Although there were no changes in LDL-C in the overall patients, LDL-C over those observed at baseline increased in the L < 120 subgroups and decreased in the L ≥ 120 subgroup at both 100 and 200 mg canagliflozin. The present study, baseline LDL-C in the L < 120 subgroups at both 100 and 200 mg canagliflozin were 97.5 and 99.1 mg/dL, respectively, was consistent with previous reports: dapagliflozin or empagliflozin increased LDL-C in patients with baseline LDL-C between 90 and 110 mg/dL [16]. The change in LDL-C was observed at 4 weeks of initiation of treatment although the mean LDL-C did not reach 120 mg/dL throughout the treatment period. HDL-C in the overall, L < 120, and L ≥ 120 subgroups similarly increased. The triglyceride were decreased in the overall and L ≥ 120 subgroup at the 100 mg dose and the overall, L ≥ 120, and L < 120 subgroups at the 200 mg dose. The effects of canagliflozin on lipid metabolism may be mediated through urinary caloric loss by SGLT2 inhibition. Although further investigation is necessary to clarify the mechanism on lipid metabolism, it should be stressed that canagliflozin did not increase the risk of LDL-C elevation in L ≥ 120 subgroup. Indeed, empagliflozin was associated with small increases in LDL-C in the EMPA-REG OUTCOME trial; however, CV risk was reduced in the empagliflozin treated group, as compared with placebo group [15].
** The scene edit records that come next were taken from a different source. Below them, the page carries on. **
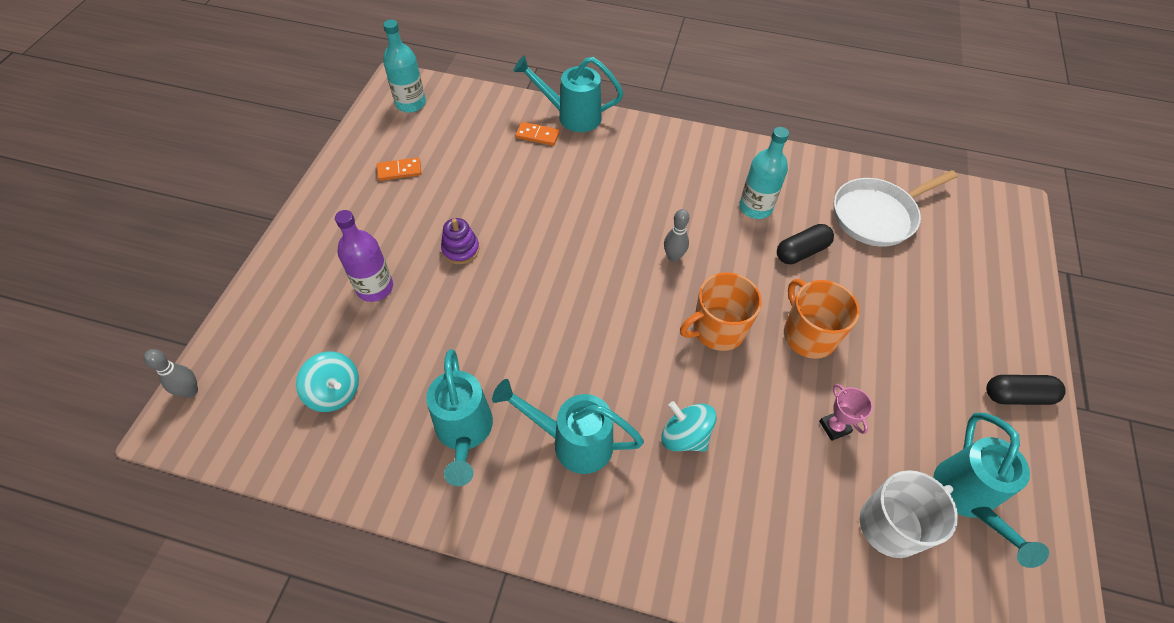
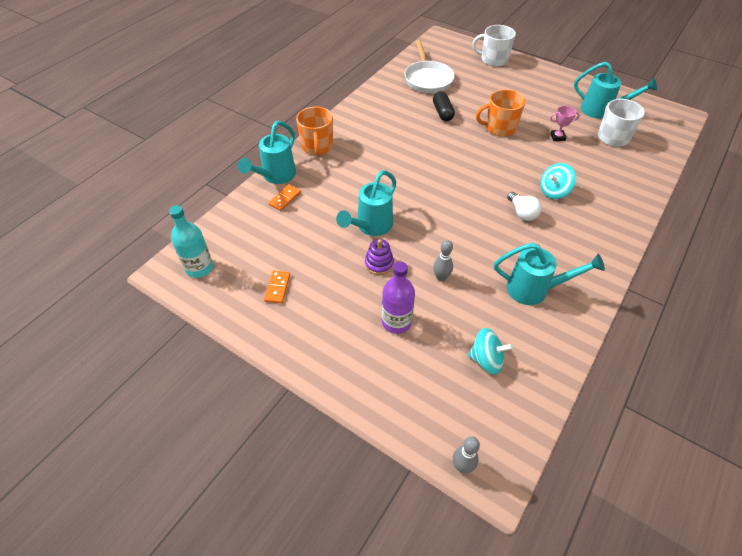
camera: 70 degrees left, 5 degrees down
turquoise spinning top [296,351,359,412] -> turquoise spinning top turned 45 degrees clockwise [468,328,513,375]
turquoise watering can [492,379,644,474] -> turquoise watering can moved to [336,170,396,236]
grey bowling pin [664,209,689,262] -> grey bowling pin moved to [433,240,453,281]
orange mug [680,272,762,351] -> orange mug moved to [296,107,333,156]
turquoise bottle [739,127,789,219] -> none
black capsule [986,375,1066,405] -> none
none -> white mug [472,25,516,67]
none -> white light bulb [507,192,542,221]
The limitations of the study are described as follows: (1) this 52-week study was conducted in an open-label manner and the present results are derived from post hoc sub-analyses of the original data and (2) the study scale and treatment period were insufficient to evaluate risks of CV events for antidiabetic agents. To assess the effect of canagliflozin on the CV risk, the CANVAS (CANagliflozin cardioVascular Assessment Study; ClincalTrials.gov identifier, NCT01032629) clinical trial is now in progress in patients with high risk of heart diseases [28]. The effects of SGLT2 inhibitors on the risk of CV events should be further evaluated.

Conclusions

This post hoc analysis indicates that canagliflozin at 100 and 200 mg reduces HbA1c, FPG, body weight, and triglyceride, and increases HDL-C across subgroups classified according to baseline SBP, DBP, and LDL-C in a 52-week phase III study in Japanese patients with T2DM. Reduction in BP was evident in S ≥ 130 and D ≥ 80 subgroups. LDL-C was decreased in the L ≥ 120 subgroup and was slightly increased but did not exceed 120 mg/dL in the L < 120 subgroup. No clear differences were observed in overall safety among the subgroups except for a slight difference in AEs associated with volume depletion, mainly postural dizziness, with 200 mg of canagliflozin. Therefore, canagliflozin is well tolerated irrespective of baseline BP and LDL-C in patients with T2DM.